Okay, I've been over pr 624. I think it's nearly ready; I just want to double-check a few things with you here. In many cases, just opening a followup ticket and attaching a link should be good enough, though we should talk about "necessary for 0.4.0" vs "can wait".
Okay, I've been over pr 624. I think it's nearly ready; I just want to double-check a few things with you here. In many cases, just opening a followup ticket and attaching a link should be good enough, though we should talk about "necessary for 0.4.0" vs "can wait".
Thanks for the review.
I went through all the new review comments and provided fixups to most of them.
I pushed a few more commits to adaptive_padding-final that Riastradh authored to improve the prob distr codebase (it now does type checking on the distr macros) and fix a bug and some compilation issues.
I'm still unsure how to handle the monotime issue because I'm not sure what's acceptable in terms of timing accuracy and overhead. Mike has some questions on IRC for you Nick.
I've added a FAQ to compat_time.h, answering those questions as best I can with the info I have.
I think it's okay to leave the time stuff unchanged for now, iff it won't be called by default. Otherwise, I think we should define an abstract type to represent "whatever time we're using" so we can switch it easily if we have to.
Hrmm.. For monotime, I think my preference would be some kind of check that helps decide which of these time abstractions to use, for optimal accuracy and speed. I also think that its likely that the choices we make for client circuits will be different than for relays. I think clients can sacrifice more speed for accuracy, since their volumes of traffic will be lower.
As for the TODO, we should drop it and make sure it is captured in the tickets.
For monotime, I think my preference would be some kind of check that helps decide which of these time abstractions to use, for optimal accuracy and speed.
I think that might be possible, but it's not going to happen between now and the freeze on the 15th.
Does the current monotime usage happen in the critical path for default tor configurations with this patch? If no, I think we don't have to block on a new monotoime approach. If yes, maybe we can make it conditional on wtf-pad being enabled.

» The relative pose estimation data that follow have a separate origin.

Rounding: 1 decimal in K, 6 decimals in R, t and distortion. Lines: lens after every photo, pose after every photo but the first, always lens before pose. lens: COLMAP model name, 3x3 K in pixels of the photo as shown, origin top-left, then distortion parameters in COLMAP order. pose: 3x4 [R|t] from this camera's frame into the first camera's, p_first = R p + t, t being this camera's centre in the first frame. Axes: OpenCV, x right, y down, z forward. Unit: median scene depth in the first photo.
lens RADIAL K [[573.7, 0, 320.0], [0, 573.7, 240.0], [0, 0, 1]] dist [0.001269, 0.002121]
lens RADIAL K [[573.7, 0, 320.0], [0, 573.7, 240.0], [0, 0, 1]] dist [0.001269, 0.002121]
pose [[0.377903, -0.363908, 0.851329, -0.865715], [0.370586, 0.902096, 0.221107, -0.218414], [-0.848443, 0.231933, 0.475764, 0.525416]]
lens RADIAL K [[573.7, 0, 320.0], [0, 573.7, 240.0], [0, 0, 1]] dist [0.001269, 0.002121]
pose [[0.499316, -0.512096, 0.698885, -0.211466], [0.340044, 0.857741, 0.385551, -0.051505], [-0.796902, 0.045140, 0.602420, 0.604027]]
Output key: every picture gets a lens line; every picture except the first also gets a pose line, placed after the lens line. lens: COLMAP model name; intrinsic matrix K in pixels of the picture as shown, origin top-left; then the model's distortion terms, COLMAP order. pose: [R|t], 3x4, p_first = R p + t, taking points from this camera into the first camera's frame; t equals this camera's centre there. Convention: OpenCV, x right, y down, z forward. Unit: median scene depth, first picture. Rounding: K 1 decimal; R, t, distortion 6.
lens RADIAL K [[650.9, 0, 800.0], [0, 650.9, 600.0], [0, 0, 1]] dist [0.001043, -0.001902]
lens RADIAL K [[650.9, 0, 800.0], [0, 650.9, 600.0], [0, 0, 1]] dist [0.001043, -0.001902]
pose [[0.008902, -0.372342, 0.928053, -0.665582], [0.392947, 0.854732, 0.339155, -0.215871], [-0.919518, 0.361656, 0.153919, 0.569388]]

For monotime, I think my preference would be some kind of check that helps decide which of these time abstractions to use, for optimal accuracy and speed.
I think that might be possible, but it's not going to happen between now and the freeze on the 15th.
Does the current monotime usage happen in the critical path for default tor configurations with this patch? If no, I think we don't have to block on a new monotoime approach. If yes, maybe we can make it conditional on wtf-pad being enabled.
I think we are good here. Because there are currently no machines enabled for any tor configuration, there is no monotime usage happening because of circpadding at all. I verified that by adding log messages to monotime usage and making sure nothing happens from circuitpadding.